Autofrei (und Spaß dabei)

Ohne Auto in San Bruno bedeutet nicht – im Gegensatz zu vielen anderen amerikanischen Städten – vom Nachschub abgeschnitten zu sein. Es gibt alles, wonach einen Menschen am Samstag verlangen könnte, gleich auf der Hauptstraße oder an deren Ende, auf dem Camino Real. Also Phlegma zu Hause lassen und zu Fuß gehen. Unter erschwerten Bedingungen, wie ich hinzufügen möchte: nix mehr schnell über den Trampelpfad und an der Station flott über die Gleise und man ist da. Von wegen. Mauer – Zaun – Mauer. Der Bahnhof ist tatsächlich ein paar hundert Meter weiter nach Süden gewandert, in’s Städtchen geht’s nur noch über den offiziellen Zugang. Phhh. Dann halt so. Erst zum Mexikaner, um dort die letzten 4 Halloween-Kekse ergattern (nicht von der Bezeichnung Keks irreführen lassen: ein Cookie hat hier einen Mindestdurchmesser von 10cm), dann weiter zum Friseur (Camino).
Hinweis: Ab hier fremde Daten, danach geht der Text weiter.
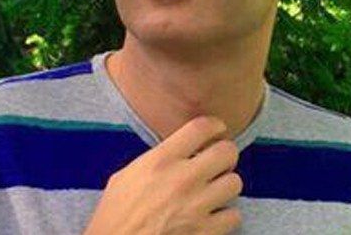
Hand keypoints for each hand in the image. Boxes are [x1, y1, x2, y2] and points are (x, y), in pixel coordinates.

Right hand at [84, 115, 242, 234]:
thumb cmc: (115, 214)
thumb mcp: (127, 175)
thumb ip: (157, 159)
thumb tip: (180, 151)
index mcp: (161, 160)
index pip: (202, 127)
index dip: (215, 126)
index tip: (216, 131)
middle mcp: (183, 178)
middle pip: (227, 151)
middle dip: (225, 155)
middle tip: (218, 163)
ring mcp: (196, 206)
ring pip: (235, 183)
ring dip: (226, 187)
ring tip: (215, 191)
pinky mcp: (205, 231)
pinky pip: (234, 215)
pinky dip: (226, 216)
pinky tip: (213, 216)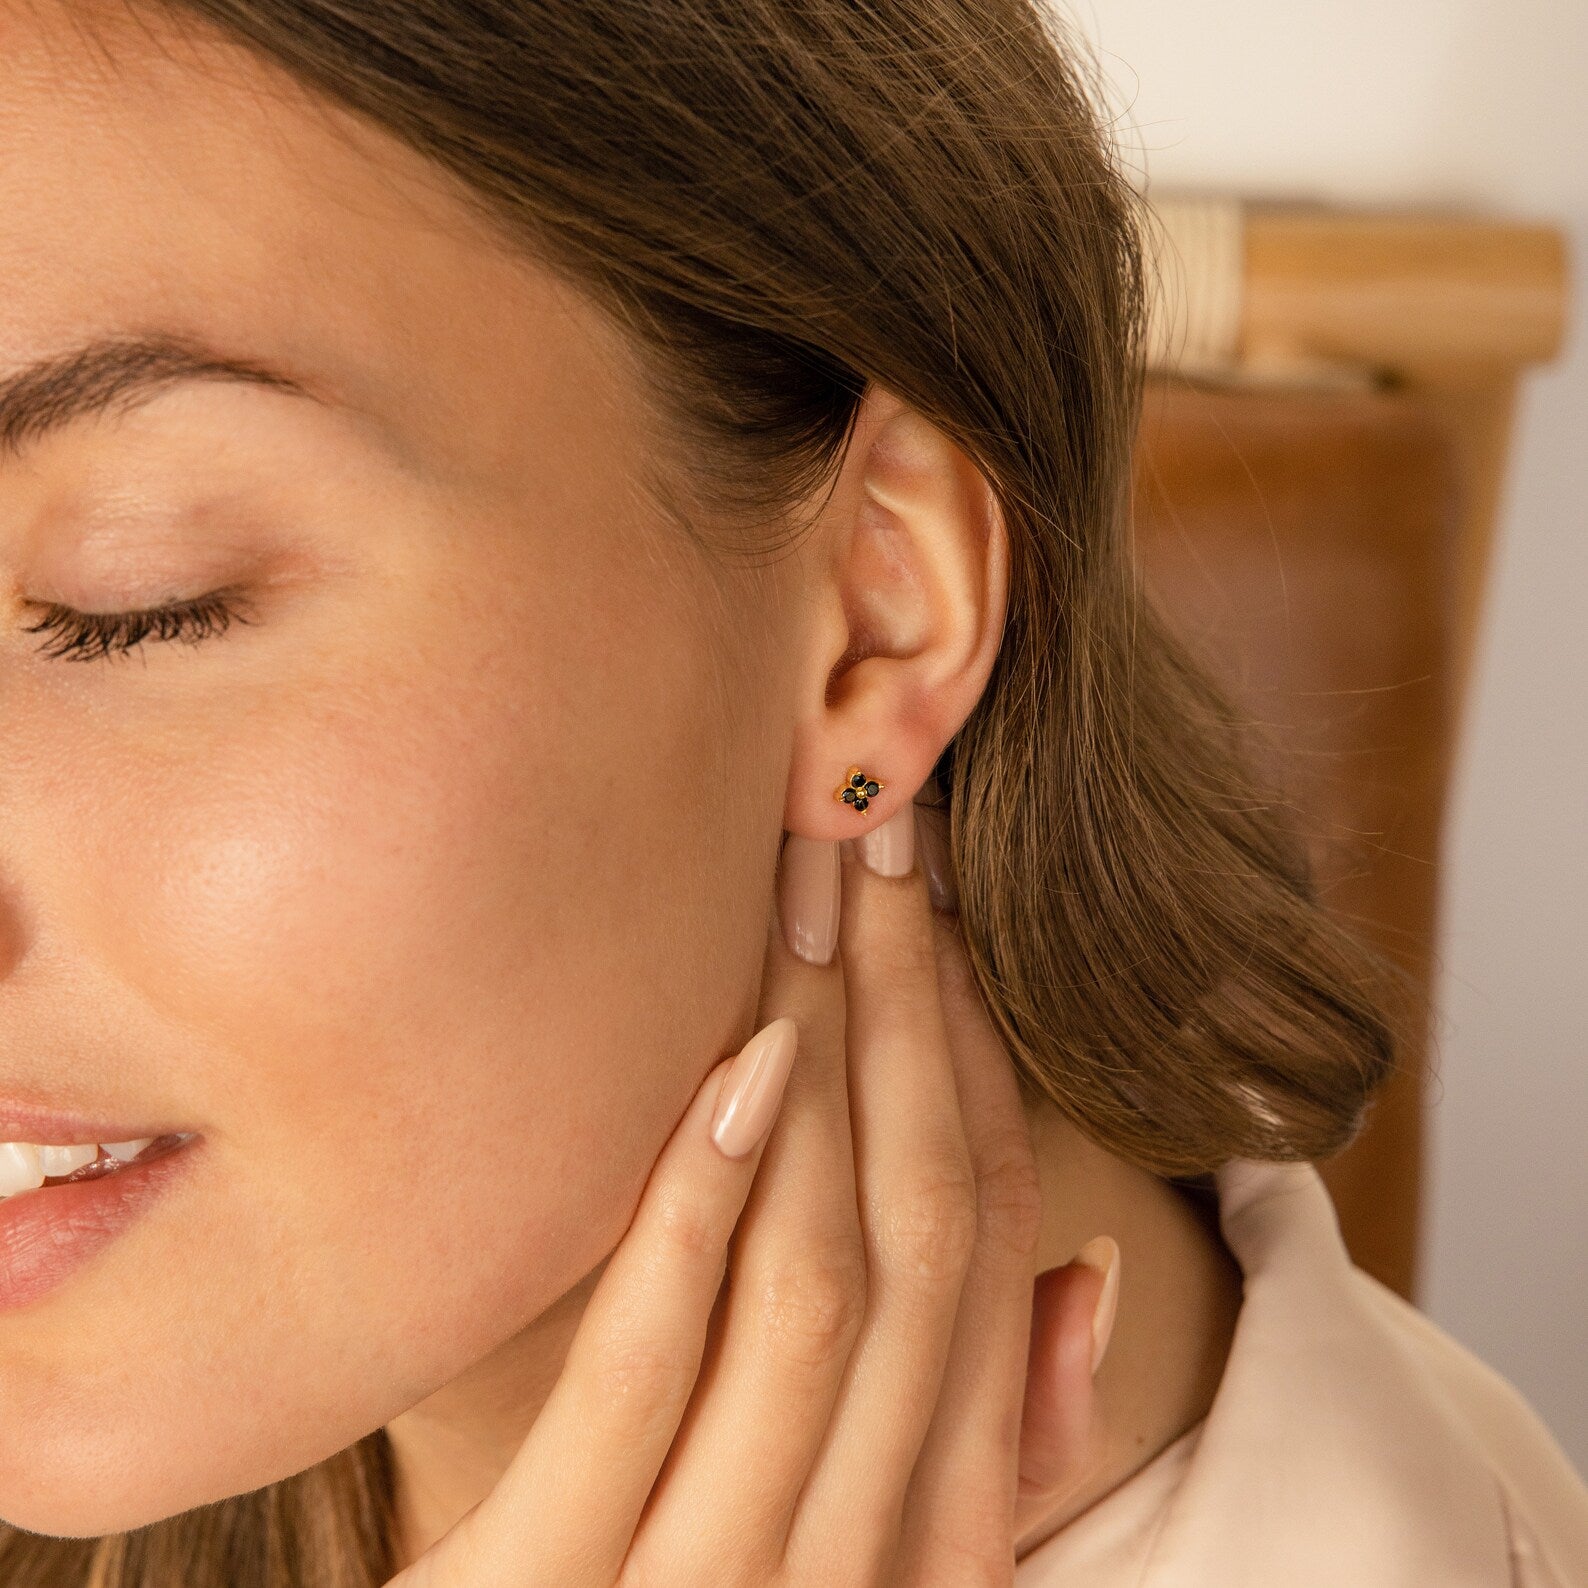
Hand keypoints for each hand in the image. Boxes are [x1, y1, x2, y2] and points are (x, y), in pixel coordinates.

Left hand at [387, 802, 1115, 1585]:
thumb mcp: (876, 1569)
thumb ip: (989, 1459)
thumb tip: (1084, 1272)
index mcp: (926, 1550)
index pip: (987, 1267)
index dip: (988, 1079)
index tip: (952, 923)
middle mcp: (856, 1564)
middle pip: (923, 1244)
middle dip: (918, 1025)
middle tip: (888, 838)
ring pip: (820, 1287)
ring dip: (832, 1072)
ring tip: (822, 901)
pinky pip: (650, 1368)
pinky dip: (706, 1208)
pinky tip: (740, 1061)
Die Kundschaft bei Ann’s Hair and Beauty hat nur eine einzige Gemeinsamkeit: man hätte gern für wenig Geld und möglichst rasch, die Haare, Nägel, Haut schön und dafür nehmen wir einen “Hole-in-the-Wall”-Laden in Kauf, dessen Hygienestandards nicht die allerhöchsten sind und dessen Mitarbeiterinnen (samt und sonders Miss Saigons, perfekt geschminkt und gestylt) ihr Gewerbe bei Müttern, Schwestern oder Kusinen abgeguckt haben. (Was nicht das schlechteste ist.) Das Erwerben englische Sprachkenntnisse fehlte auf dem Stundenplan – aber ich mag die Verständigung mit Händen, Füßen und Deuten. Außerdem bin ich auch nicht von hier.

Heute im Beauty-Theater:

  • Die Siebzigjährige, die ihre Mutter mal wieder zur Maniküre geschleppt hat, und jetzt mit ihr durch den ganzen Laden brüllend schimpft, weil die Greisin greint und heim will, obwohl ihre Nägel noch nicht trocken sind (man wählte als Farbe sündigmöglichstes Feuerrot) .
  • Das Young Urban Black Professional-Paar im Teuer-Freizeit-Outfit, das auf den guten schwarzen Ledersesseln thronend ebenfalls die Nägel lackiert bekommt. Sie in Pretty-in-Pink-Neon-Rosa, er drei Nuancen heller.
  • Der Hilly-Billy-Gatte, der lärmend in diese Zwitscherfrieden-Frauen-Oase bricht: “I need my wife. Is she ready?” (Den Motor des Pick-up direkt vor der Ladentür hat er selbstverständlich nicht abgestellt, und dass sie noch nicht fertig ist und er geschlagene drei Minuten warten muss, nimmt der dem ganzen Salon mit bösem Blick und verschränkten Armen übel. Er ist – passend und erwartungsgemäß – mit quietschenden Reifen losgerast. Ich hoffe für die Gattin, dass sie angeschnallt und ihre Nägel trocken waren.)
  • Die Tochter der Inhaberin, das Kabäuschen stürmend, in dem ich mich gerade mit ihrer Mutter aufhalte. “Taffy is back! Hello, my name is Taffy because I am so sweet and smooth like Candy*!” Darüber sind wir geteilter Meinung. Ich halte Klein-Taffy für gemeingefährlich: Mutti ist vor Schreck zusammengezuckt; da sie  gerade meine Brauen mit Heißwachs trimmt, hätte das, so nahe an den Augen, ganz üble Folgen haben können.

Auf dem Heimweg fängt es an zu tröpfeln und mir ist auf einmal ganz dringend nach Pho (http://bit.ly/kgDBom). Nochmal zum Mexikaner, Ochsenschwanz, Carne Asada, Kartoffeln, Ingwer, Lauch und Koriander (Cilantro) kaufen. Bis ich das alles beieinander habe, schüttet es – ein Grund mehr für heiße Suppe.

* Toffee und Taffy klingen in der amerikanischen Aussprache identisch.